Breaking Bad", "Behind the Candelabra" y "Brooklyn Nine-Nine" triunfaron hoy en las categorías televisivas de la 71 edición de los Globos de Oro, premios de la Asociación de la Prensa Extranjera de Hollywood (HFPA) que se entregaron en Los Ángeles en una ceremonia plagada de estrellas.

Las tres producciones hicieron doblete al alzarse con los galardones principales, así como con reconocimientos interpretativos, en una gala que volvió a dejar con las manos vacías a la colombiana Sofía Vergara.

"Breaking Bad", la historia de un profesor de química que se convierte en exitoso narcotraficante, se consagró como mejor drama del 2013, año en el que se despidió de la audiencia tras cinco temporadas y entre gran expectación.

Su protagonista, Bryan Cranston, recogió el galardón de mejor actor dramático de la pequeña pantalla, el primero de su carrera, después de varios Emmy por encarnar el personaje de Walter White.

La victoria de "Breaking Bad" era más que previsible, lo mismo que la de "Behind the Candelabra" como mejor telefilme o miniseries.

Bajo la dirección de Steven Soderbergh, "Behind the Candelabra" adaptó a la televisión la vida del conocido pianista de Las Vegas, Liberace, a quien encarnó Michael Douglas arropado por Matt Damon.

Ambos actores disputaron la candidatura de mejor actor en telefilme o miniserie en la que finalmente se impuso el veterano Douglas por, según sus propias palabras, tener más escenas que Damon en el largometraje.

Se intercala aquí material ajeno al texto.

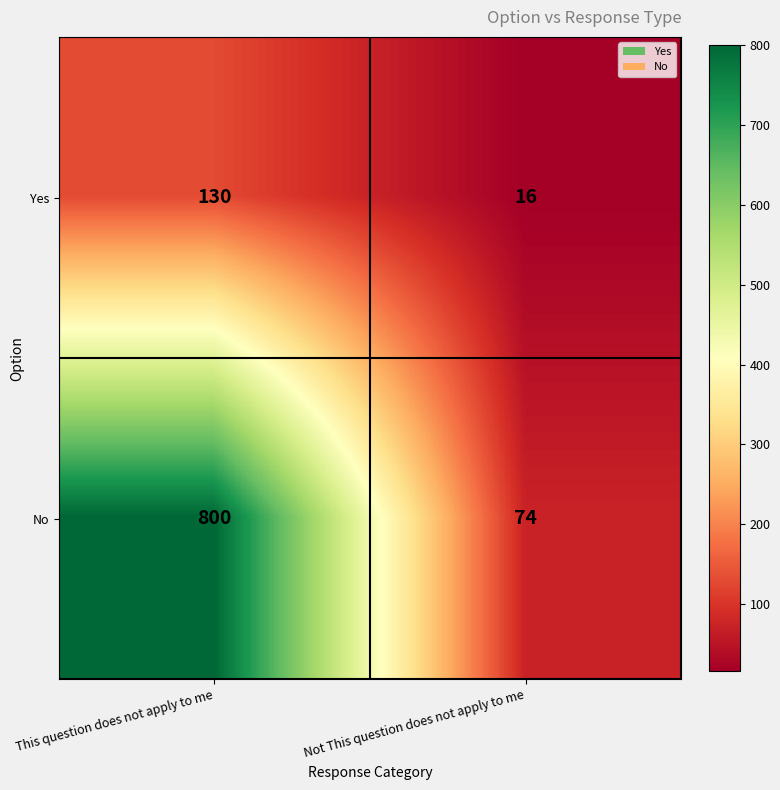

What is the sum of the No values at This question does not apply to me and Not This question does not apply to me?

874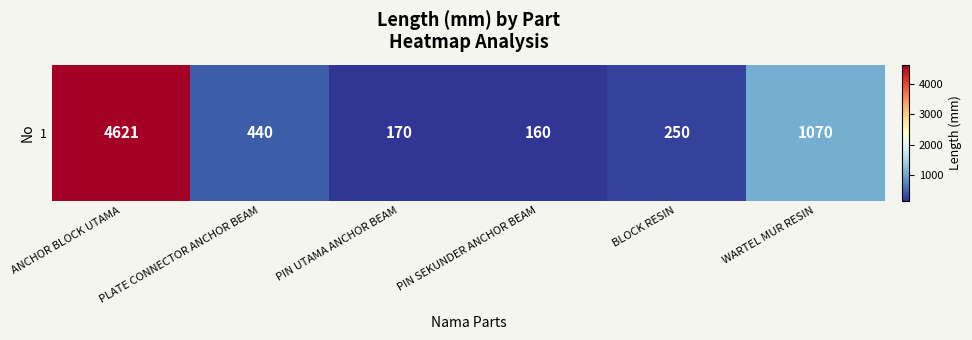

What is the average value?

1118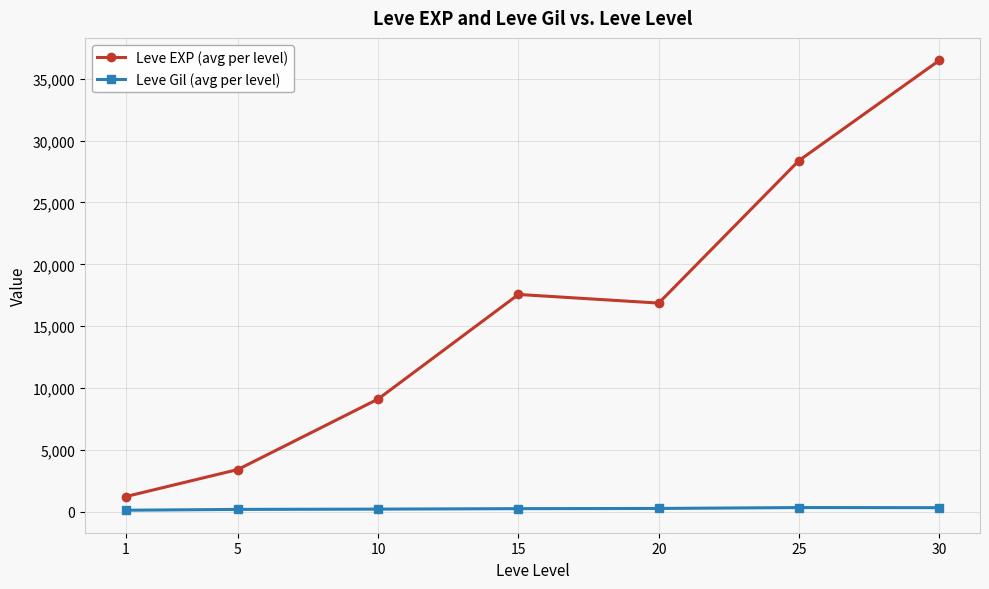

True or false: Leve EXP (avg per level) and Leve Gil (avg per level) intersect in this chart.

False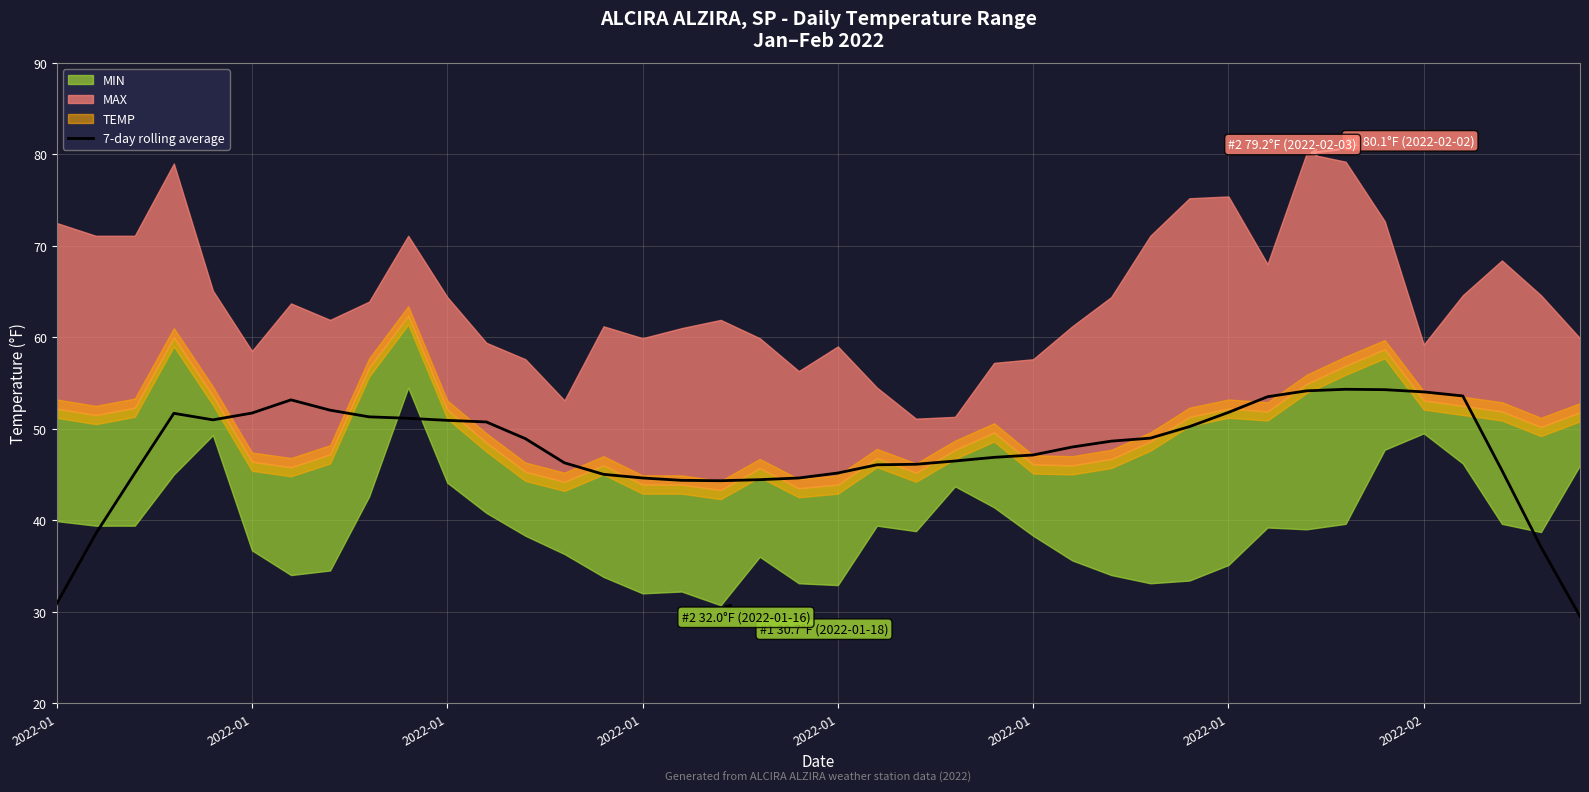

Where is the first local maximum?

2022-01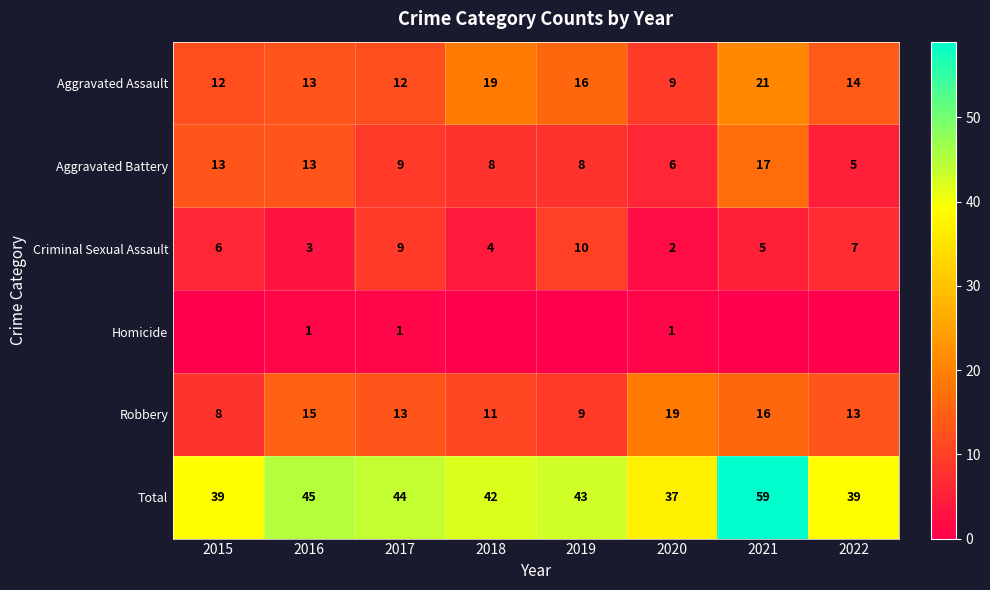

Which category has the lowest value in the Total series?

2020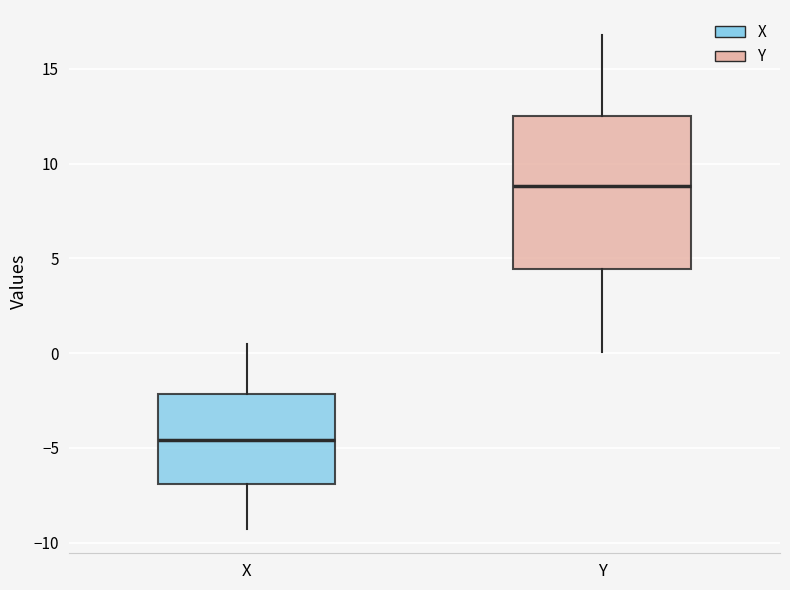

Where is the lower edge of the box for Y on the y-axis? The values are not printed on the chart, so give them approximately, as read against the axis.

4.5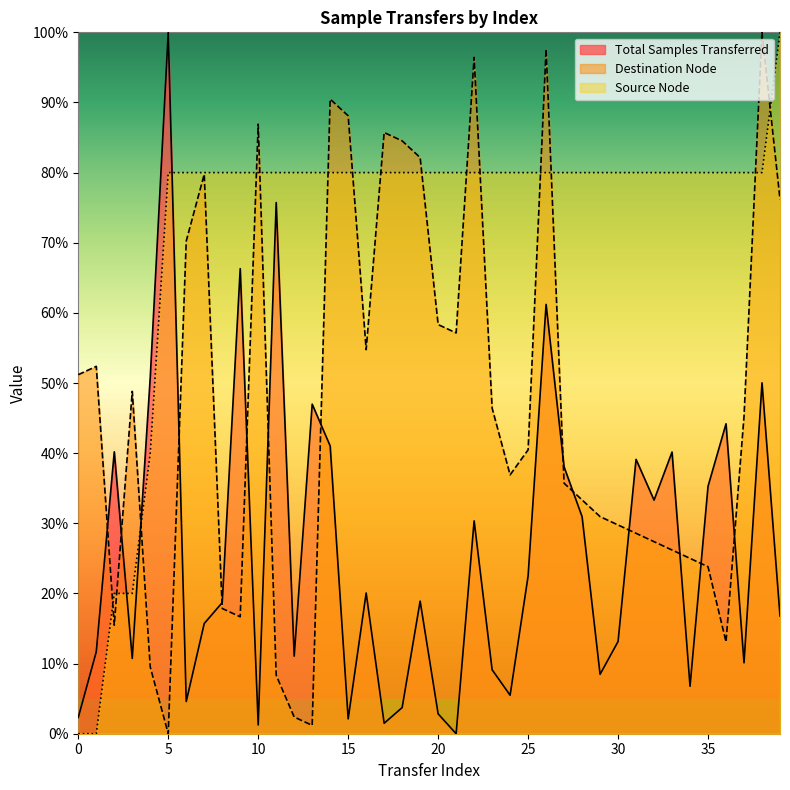

Between 8 and 35, which series saw the biggest shift?

Total Samples Transferred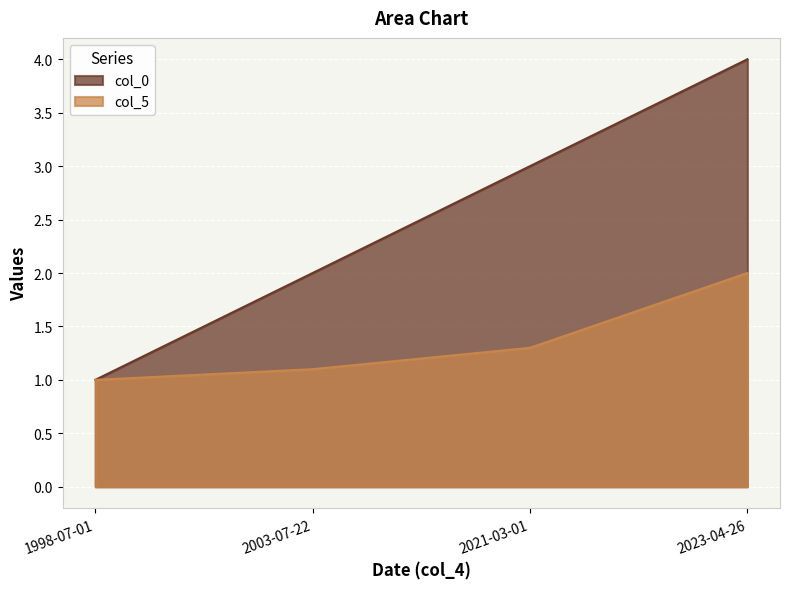

What is the maximum value shown in the chart?

4.0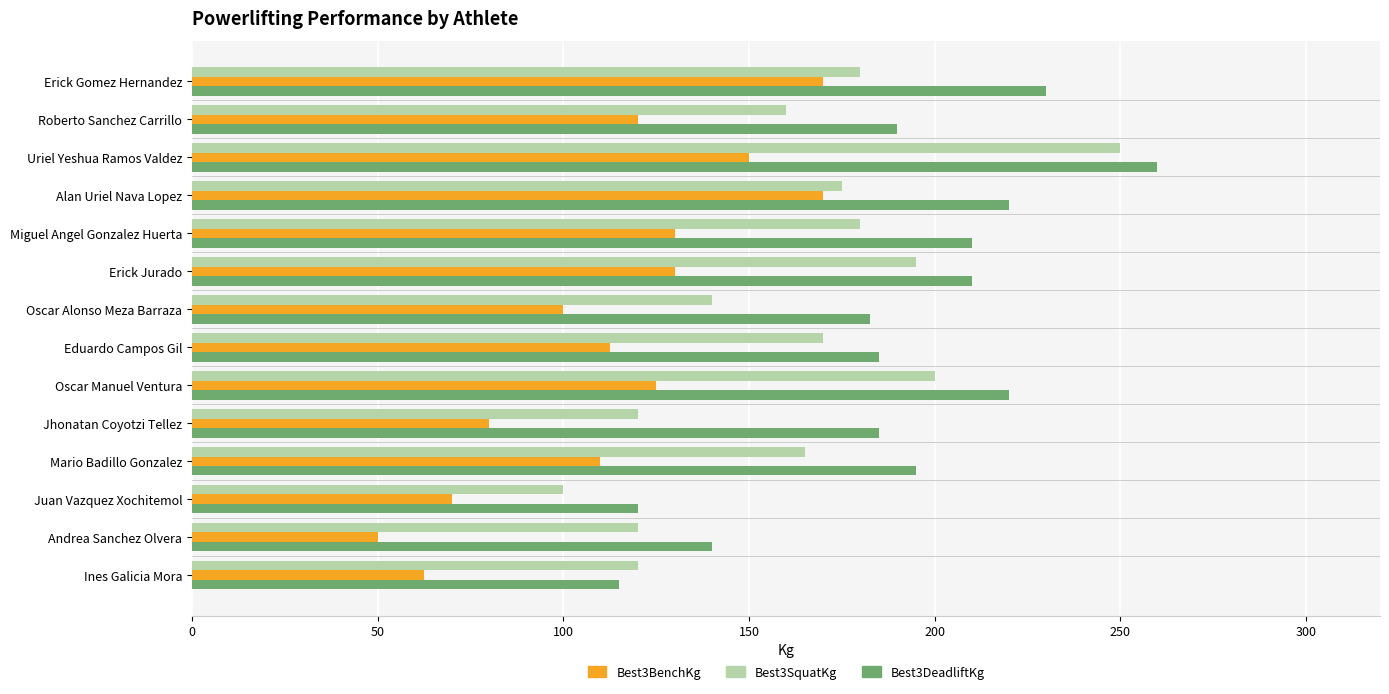

True or false: Best3BenchKg has a value of 150.0 at Uriel Yeshua Ramos Valdez.

True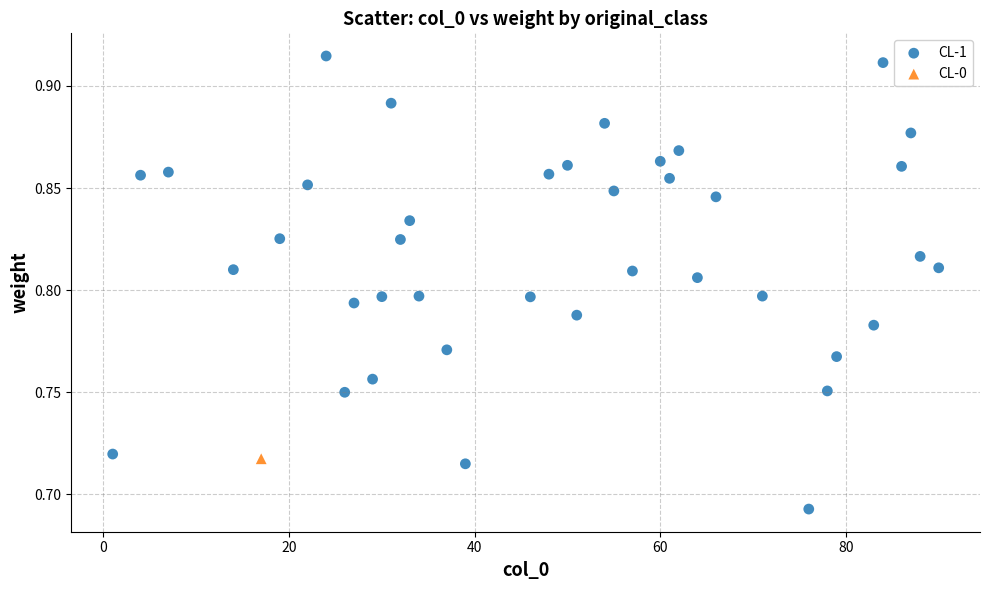

What are all the series names shown in the legend?

CL-1, CL-0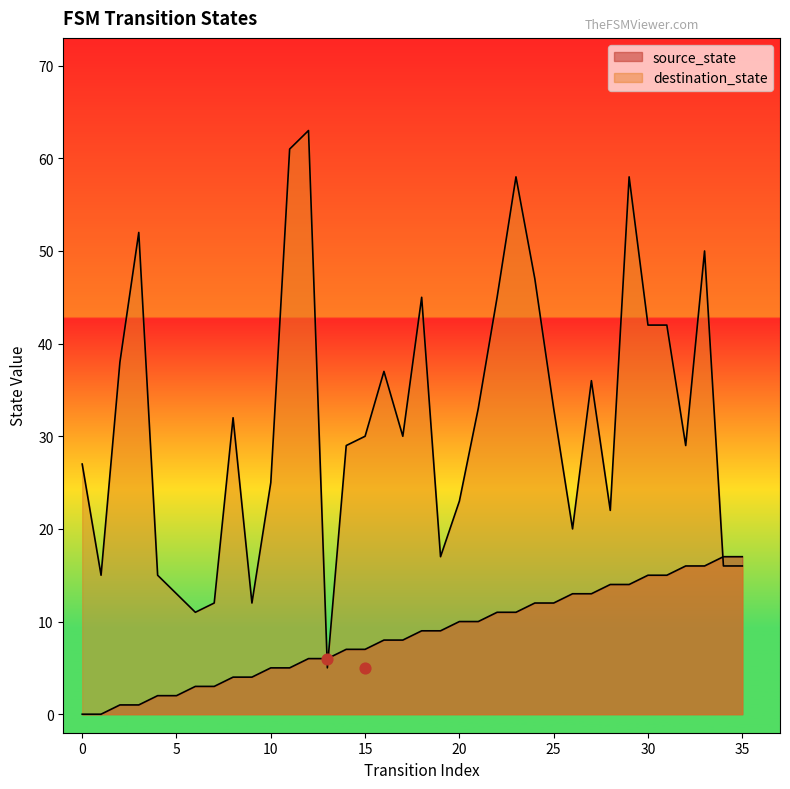

Is the value of destination_state at 4 greater than the value of source_state at 27?

Yes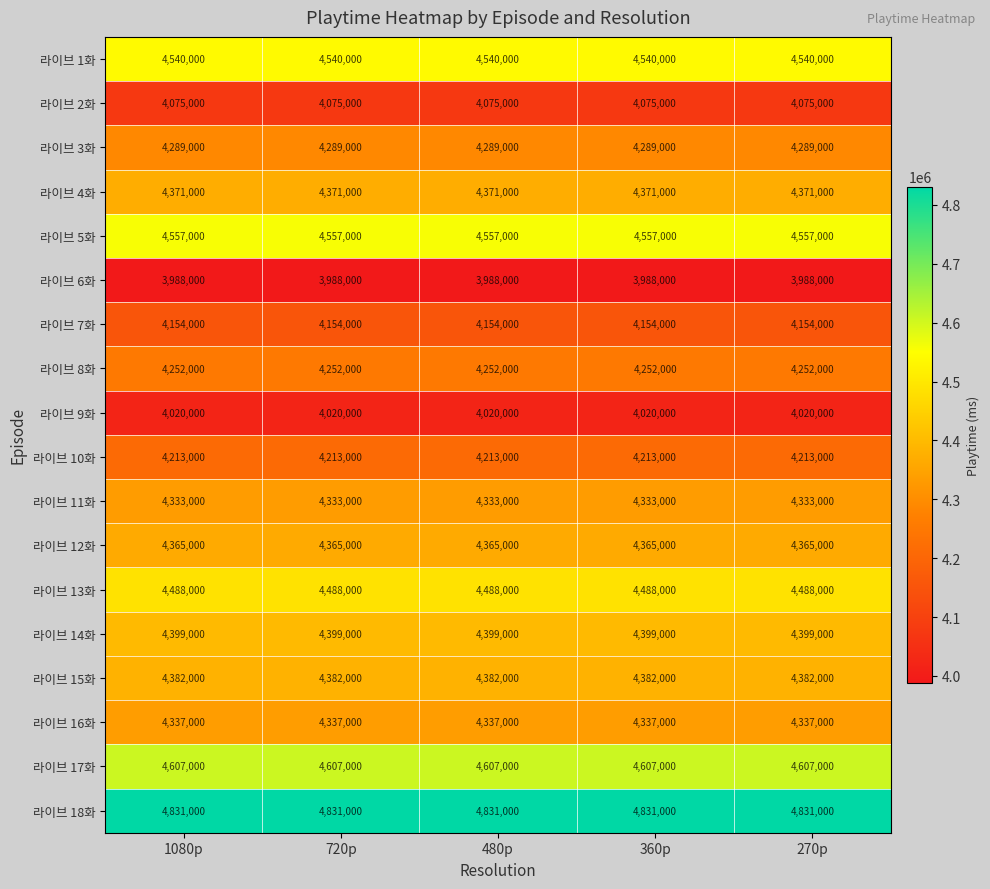

At how many categories does at least one series exceed 4802155?

5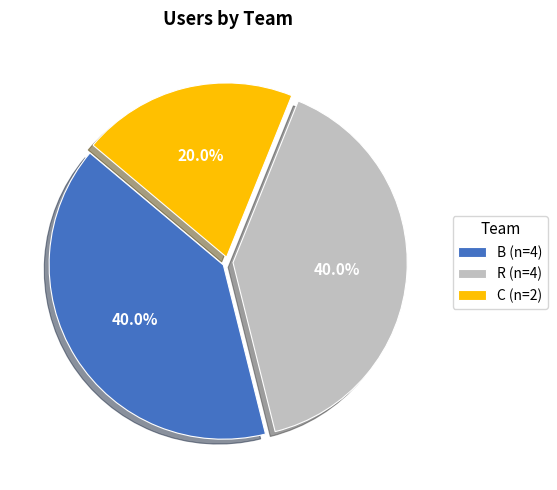

To the nearest percent, what is the difference between the largest and smallest slice percentages?

20%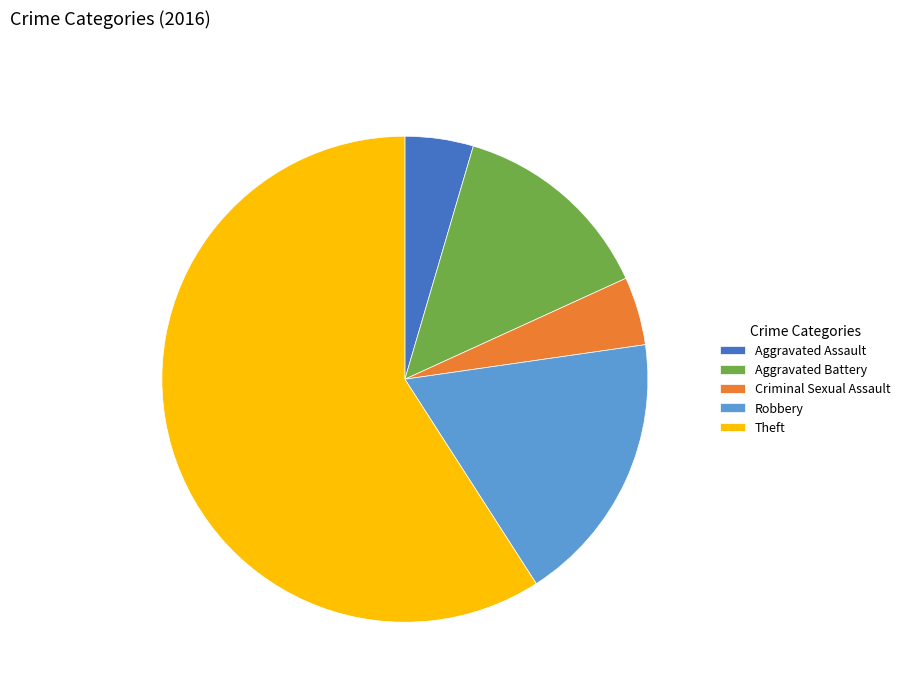

Combined, do Robbery and Criminal Sexual Assault account for over 50%?

No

Menos esperada era una victoria de "Brooklyn Nine-Nine" como mejor comedia televisiva, un galardón que disputaba a "Girls", "The Big Bang Theory", "Modern Family" y "Parks and Recreations".

"Brooklyn Nine-Nine", serie de detectives neoyorquinos, logró el máximo reconocimiento de la pequeña pantalla en los Globos de Oro por su primera temporada.

También debutante en unas nominaciones a estos premios era el protagonista de "Brooklyn Nine-Nine", Andy Samberg, que se llevó a casa la dorada presea como mejor actor de comedia.

Los miembros de la HFPA reconocieron la apuesta de la plataforma de distribución en internet Netflix con uno de sus galardones que fue a parar a Robin Wright como mejor actriz dramática.

Wright hizo de la fría y calculadora mujer del político interpretado por Kevin Spacey en "House of Cards", si bien no pudo contener la emoción cuando subió a por su galardón corriendo con tacones y sin un discurso preparado.

Su sorpresa solo fue superada por la británica Jacqueline Bisset que había sido nominada a los Globos de Oro por quinta vez en su larga carrera, aunque la suerte siempre le había sido esquiva.

Su primera candidatura se remonta a 1968 por "The Sweet Ride" y en esta ocasión disputaba el título de mejor actriz secundaria de televisión por su papel en "Dancing on the Edge".

A Bisset tardaron en salirle las palabras, aunque una vez recuperó la calma terminó superando con creces su tiempo para los agradecimientos.

Desde la salón del hotel Beverly Hilton, Sofía Vergara contemplaba por cuarta vez cómo otra de sus compañeras de profesión ganaba en los Globos de Oro el premio al que desde 2010 aspira año tras año con su personaje de Gloria Delgado-Pritchett de "Modern Family".

El mismo premio, pero por parte masculina, fue para el padre de Angelina Jolie, Jon Voight, que convenció a la HFPA con su interpretación en "Ray Donovan".

Voight fue el único de todos los vencedores en las categorías televisivas que ya tenía Globos de Oro en su poder. Voight había ganado en 1970, 1979 y 1986, aunque en los tres casos por trabajos cinematográficos ("Midnight Cowboy", "Coming Home" y "Runaway Train").

Como mejor actriz en telefilme y miniseries la balanza se decantó del lado de Elisabeth Moss, chica "Mad Men" que ganó como mejor actriz de telefilme o miniseries por "Top of the Lake".

Amy Poehler, que repetía como presentadora de la gala junto con su amiga, la actriz, guionista y productora Tina Fey, tuvo también su momento de gloria al conseguir el título de mejor actriz de comedia de la pequeña pantalla por "Parks and Recreation".